Sui figli gay o handicappati ha ragione Divina
La lettera al direttore
Sui figli gay o handicappati ha ragione Divina
Ho letto recentemente un’assurda polemica su figli gay o handicappati tra Ghezzi e Divina. Ho letto anche di alcune levate di scudi e lanci di anatemi contro Sergio Divina “reo” di aver detto che non sarebbe stato felice se avesse avuto un figlio handicappato o omosessuale ma lo avrebbe amato lo stesso. Non conosco personalmente né Ghezzi né Divina ai quali riconosco però la libertà di pensiero senza ergermi a censore, soprattutto di una frase che solamente una strumentalizzazione può sottolineare e leggere quale denigratoria e discriminatoria.
Vorrei però analizzare la frase, che direi allo stesso modo. Anch’io non sarei felice di avere un figlio handicappato o omosessuale ma se li avessi li amerei lo stesso (che significa allo stesso modo di altri). Mi meraviglierei invece che uno fosse felice di avere un figlio handicappato e non per egoismo ma per una preoccupazione che mi porterei fino alla tomba, consapevole che alla mancanza dei genitori quel ragazzo, diversamente fortunato, avrebbe serie difficoltà a vivere la propria vita che troverebbe lastricata di difficoltà che i genitori, defunti, non potrebbero più appianare o mitigare.

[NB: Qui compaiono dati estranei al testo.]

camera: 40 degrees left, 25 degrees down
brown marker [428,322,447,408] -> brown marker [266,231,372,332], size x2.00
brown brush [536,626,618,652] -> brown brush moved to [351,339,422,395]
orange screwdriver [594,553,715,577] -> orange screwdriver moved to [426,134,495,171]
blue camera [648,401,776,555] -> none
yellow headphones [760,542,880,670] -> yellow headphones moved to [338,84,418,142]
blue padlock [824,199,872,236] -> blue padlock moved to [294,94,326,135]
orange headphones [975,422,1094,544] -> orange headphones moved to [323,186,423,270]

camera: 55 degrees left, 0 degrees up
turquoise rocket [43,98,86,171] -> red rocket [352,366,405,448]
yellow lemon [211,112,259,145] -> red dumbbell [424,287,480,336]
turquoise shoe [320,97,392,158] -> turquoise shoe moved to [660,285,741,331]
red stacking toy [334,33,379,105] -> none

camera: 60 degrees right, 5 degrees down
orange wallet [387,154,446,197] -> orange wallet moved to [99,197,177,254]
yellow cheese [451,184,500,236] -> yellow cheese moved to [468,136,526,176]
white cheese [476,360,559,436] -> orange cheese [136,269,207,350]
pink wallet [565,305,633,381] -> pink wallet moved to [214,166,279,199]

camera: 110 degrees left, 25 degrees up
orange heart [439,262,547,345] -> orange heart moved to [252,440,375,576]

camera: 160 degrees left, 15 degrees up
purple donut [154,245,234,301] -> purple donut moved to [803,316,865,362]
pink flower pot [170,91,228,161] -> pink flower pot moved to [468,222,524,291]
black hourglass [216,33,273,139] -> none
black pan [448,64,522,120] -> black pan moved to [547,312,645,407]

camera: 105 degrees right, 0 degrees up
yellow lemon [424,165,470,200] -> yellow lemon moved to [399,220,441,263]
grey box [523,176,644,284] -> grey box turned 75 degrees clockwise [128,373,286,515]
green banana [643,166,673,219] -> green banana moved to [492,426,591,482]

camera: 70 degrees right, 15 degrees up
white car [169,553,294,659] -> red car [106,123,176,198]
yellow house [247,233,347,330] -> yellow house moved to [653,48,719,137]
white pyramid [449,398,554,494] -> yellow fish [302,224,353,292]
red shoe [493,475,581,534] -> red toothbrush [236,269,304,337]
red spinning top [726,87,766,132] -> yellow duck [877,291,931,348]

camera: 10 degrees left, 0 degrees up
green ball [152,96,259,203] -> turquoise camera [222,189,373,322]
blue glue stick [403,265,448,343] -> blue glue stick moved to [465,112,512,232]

Stesso ragionamento, sicuramente opinabile, per un figlio omosessuale, senza una parola in più né una parola in meno. Pensare che qualcuno sia felice di vedere un ragazzo handicappato mi è impossibile, sono però pronto, da sempre a dare una mano a chi ha una “fortuna” diversa dalla mia, che personalmente non chiamerei “fortuna”. Da come la penso è evidente che non sono un sepolcro imbiancato e tantomeno ipocrita. Non aggiungerei altro. Solidale con Divina.
Luigi Francesco Traverso - Civezzano
Un figlio è un dono: sempre e comunque
Capisco perfettamente cosa vuol dire. Ma devo dirle due cose. La prima è che un figlio è un dono: sempre e comunque. E non va mai aggiunto un “se”, quando si parla di un figlio. Così come non va messo un argine o un confine all’amore fra genitori e figli. La seconda cosa che le dico è che c’è contesto e contesto, per dire determinate cose. E conta anche molto come si dicono, le cose. Più di ogni altra cosa, però, conta ciò che si pensa. E Divina, indubbiamente, avrebbe dovuto e potuto declinare meglio il suo pensiero. Perché - in particolare quando si ha un ruolo pubblico e ci si esprime in un ambito pubblico - non si può non tenere conto di ogni sensibilità e di ogni sfumatura. A prescindere, come dire, dalla trasparenza (talvolta disarmante) del proprio pensiero.